▶ [Given information]:
··········

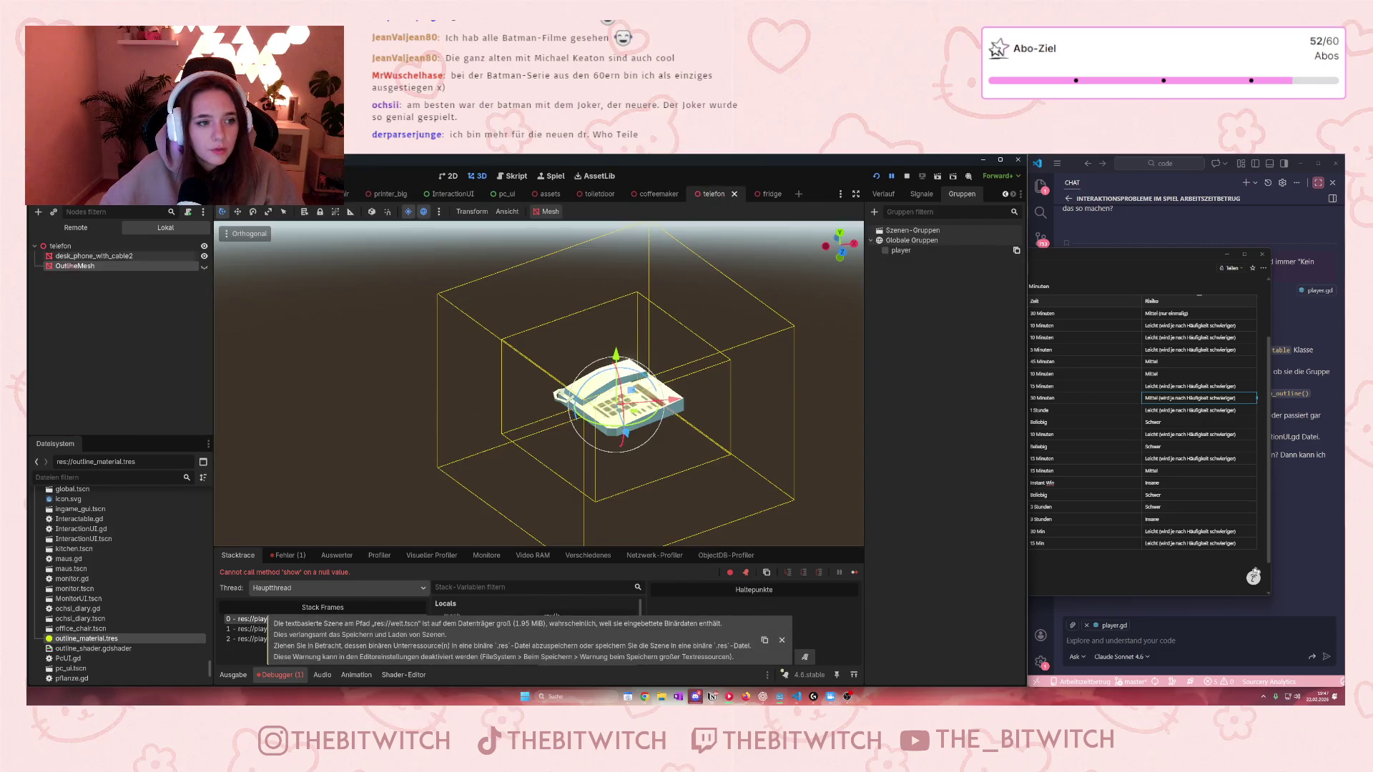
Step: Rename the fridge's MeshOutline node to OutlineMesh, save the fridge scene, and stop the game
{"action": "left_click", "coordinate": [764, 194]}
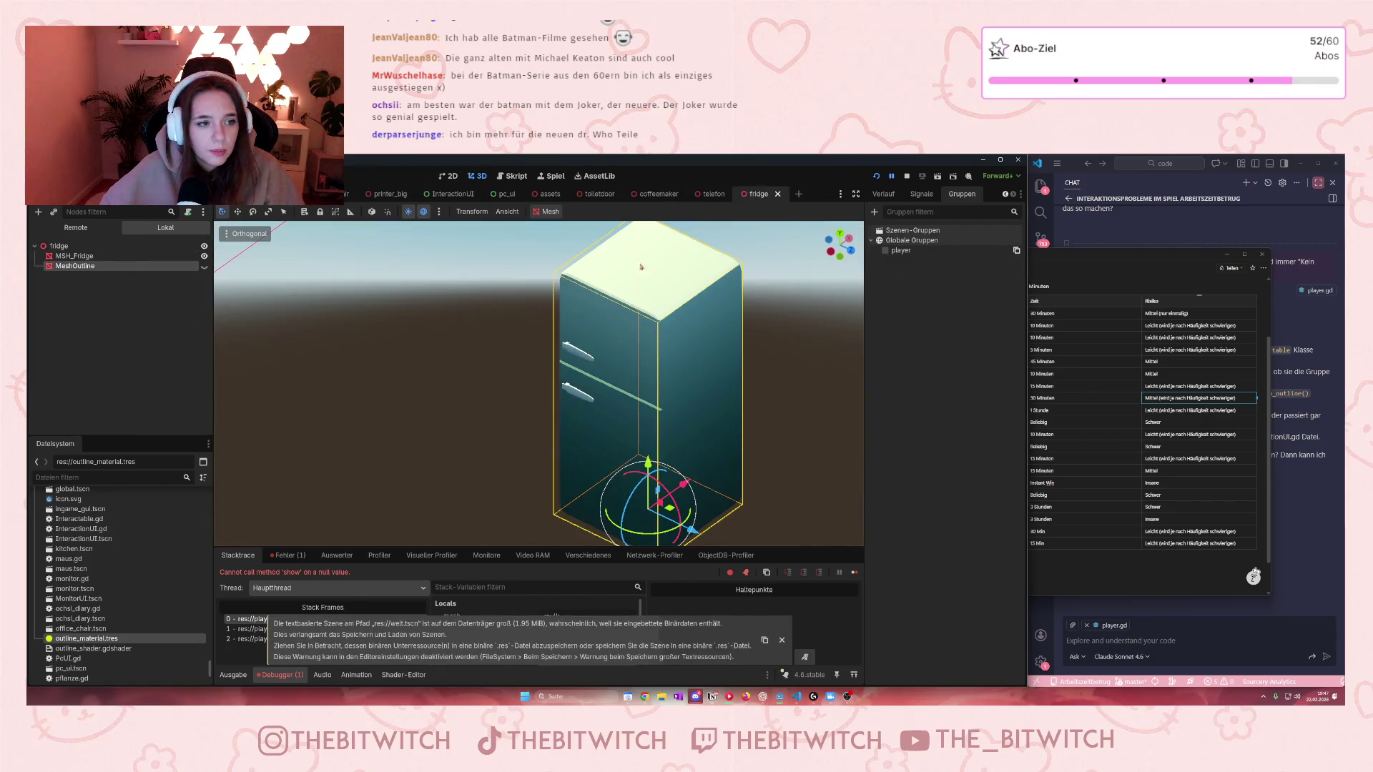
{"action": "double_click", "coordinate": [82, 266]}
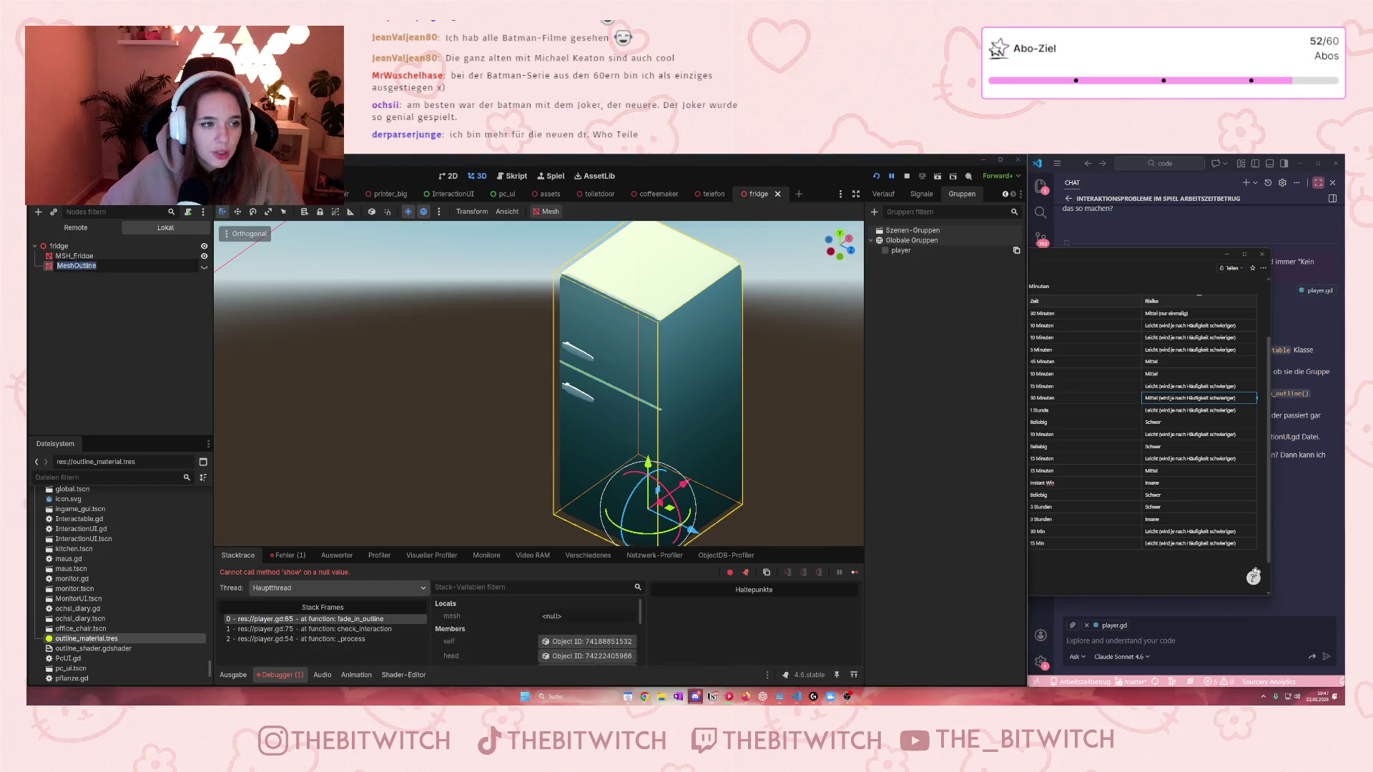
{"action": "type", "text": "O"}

··········

▶ [Task]:
Pictures stay out. Everything else in the listing gets printed exactly.

▶ [Your response]:
Step: Rename the fridge's MeshOutline node to OutlineMesh, save the fridge scene, and stop the game
{"action": "left_click", "coordinate": [764, 194]}
{"action": "double_click", "coordinate": [82, 266]}
{"action": "type", "text": "O"}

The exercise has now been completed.